Comment from Erka Koivunen, security advisor at F-Secure and expert witness to the Joint Committee scrutinising the Investigatory Powers Bill:
“Let us be clear on the British Government’s intentions and the consequences of those actions. ‘Equipment interference’ is hacking. There is a reason there is a very large security industry dedicated to protecting businesses and their digital assets – because hacking damages businesses. Hacked companies are not the security services’ target though – they are a stepping stone to the ultimate target. One imagines that it did little to ease Stellar’s, Gemalto’s or Belgacom’s pain to learn that GCHQ had breached their security in an effort to spy on their customers.

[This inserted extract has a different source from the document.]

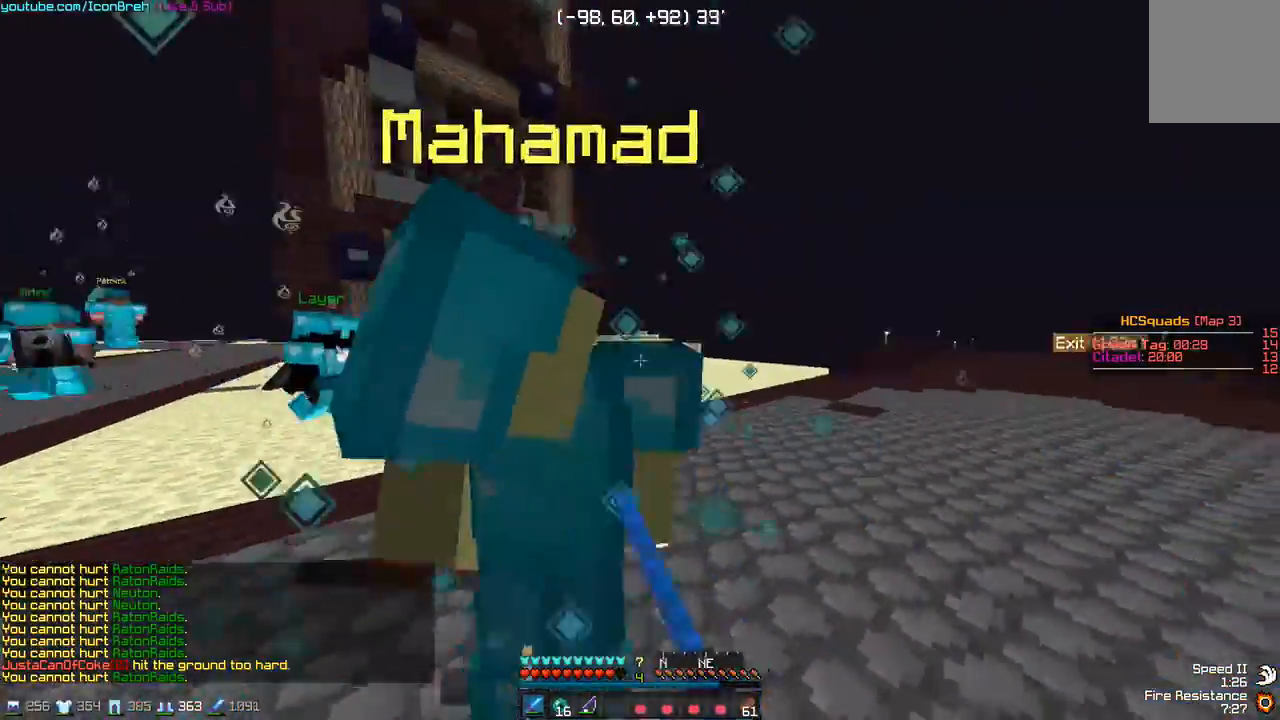
{"keys": ["d", "s"], "mouse": [], "events": [[17, "mouse_left", "down"], [17, "w", "down"], [67, "d", "down"], [67, "mouse_left", "up"], [117, "mouse_left", "down"], [167, "d", "up"], [167, "mouse_left", "up"], [167, "w", "up"], [267, "mouse_left", "down"], [317, "mouse_left", "up"], [317, "s", "down"], [367, "a", "up"], [367, "mouse_left", "down"], [417, "d", "down"], [417, "mouse_left", "up"], [467, "mouse_left", "down"], [500, "mouse_left", "up"]]}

“Politicians are not technology experts, but many understand business. Hacking into a business or its commercial technology means those companies incur direct costs related to disrupted operations, incident response, regulatory fines and loss of business and assets. These costs have been rising since 2012. In 2015, a single security incident at a large organisation resulted in costs between £1.5 million and £3.14 million. Small companies incurred costs between £75,200 to £310,800*. These figures do not include the indirect costs of complying with regulations, nor do they account for the potential lost opportunities caused by eroding trust in the ability of businesses to offer secure digital services to customers.
“No company wants their own government or government of a friendly partner to break into their systems or undermine the security of their services. We would encourage the Government to pause and consider the implications of its intentions before it irreparably damages British businesses."